Obesity complicates NAFLD management, as excess weight aggravates insulin resistance and exacerbates inflammatory processes. Management strategies include lifestyle interventions, such as diet and physical exercise, aimed at weight loss and improved insulin sensitivity14. Pharmacological treatments, such as GLP-1 agonists, have shown promising results in reducing hepatic fat and improving inflammatory markers. However, challenges persist, particularly in early diagnosis and personalized treatment of NAFLD in obese individuals15. The need for integrated approaches that consider the metabolic complexity of these patients is crucial for improving clinical outcomes. 

Conclusion
It can be concluded that obesity has a significant impact on the development and progression of non-alcoholic fatty liver disease (NAFLD), mediated by complex pathophysiological mechanisms that include insulin resistance, chronic inflammation and mitochondrial dysfunction. This interaction exacerbates associated metabolic risks and complicates clinical management. Lifestyle interventions remain the cornerstone of treatment, highlighting the importance of weight loss and physical activity. However, pharmacological approaches have emerged as promising complementary strategies. 

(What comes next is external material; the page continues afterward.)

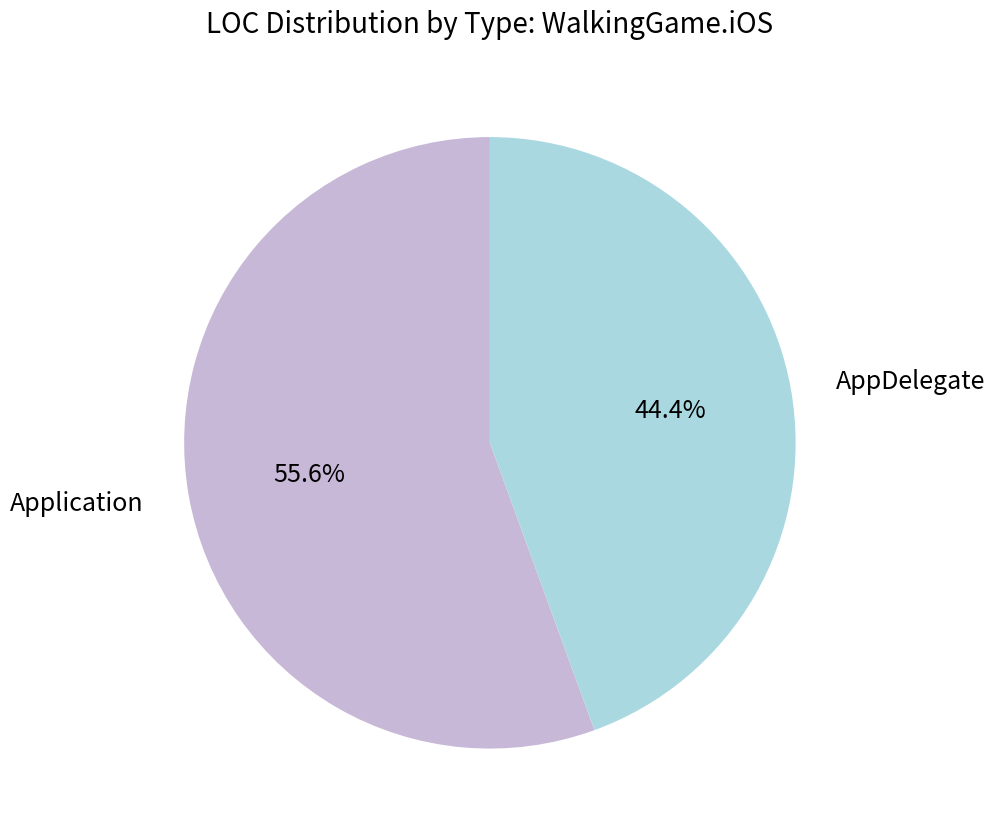

What percentage is the AppDelegate slice, to the nearest percent?

44%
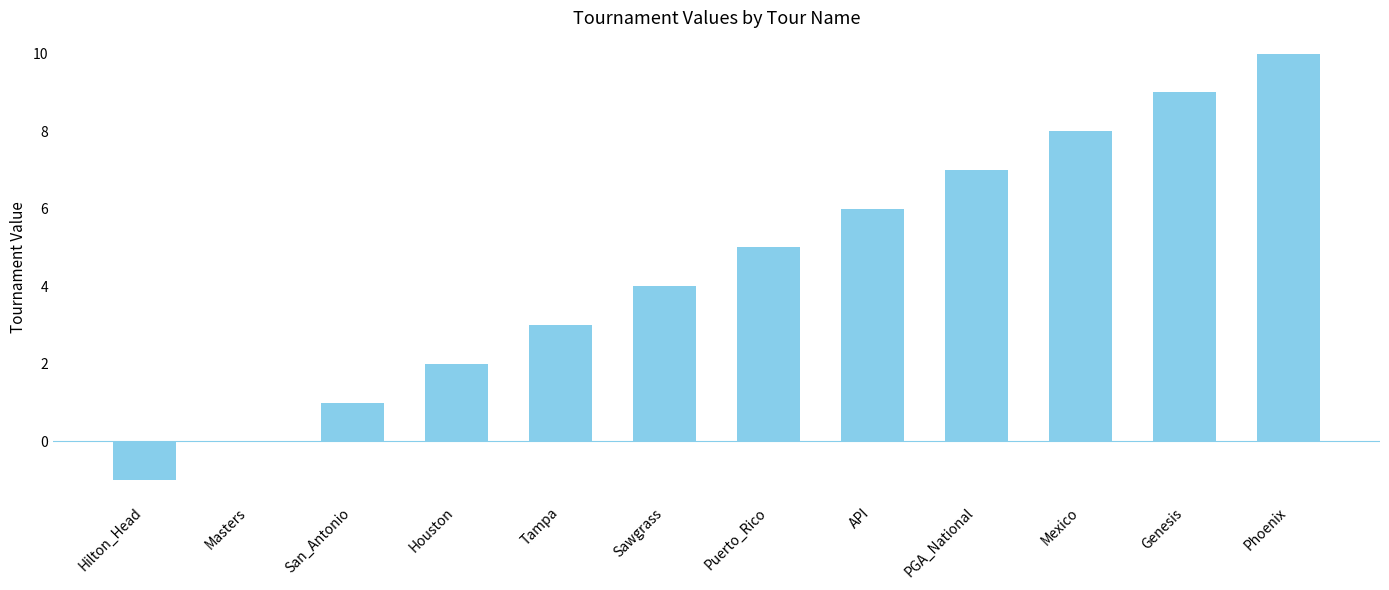

The chart shows a value of 6 at API. True or false?

True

Despite advances, there are still gaps in early diagnosis and personalized treatment, particularly in patients with severe obesity. Given the high prevalence of obesity and NAFLD in the global population, investing in public health policies that promote prevention and integrated management of these conditions is essential. Strategies combining nutritional education, weight control programs and access to medical interventions can mitigate NAFLD impacts and improve patients' quality of life. Future research should focus on elucidating the underlying mechanisms of the obesity-NAFLD relationship and developing new targeted therapies. The integration of different therapeutic approaches is essential to address the challenges posed by these metabolic conditions, ensuring better public health outcomes.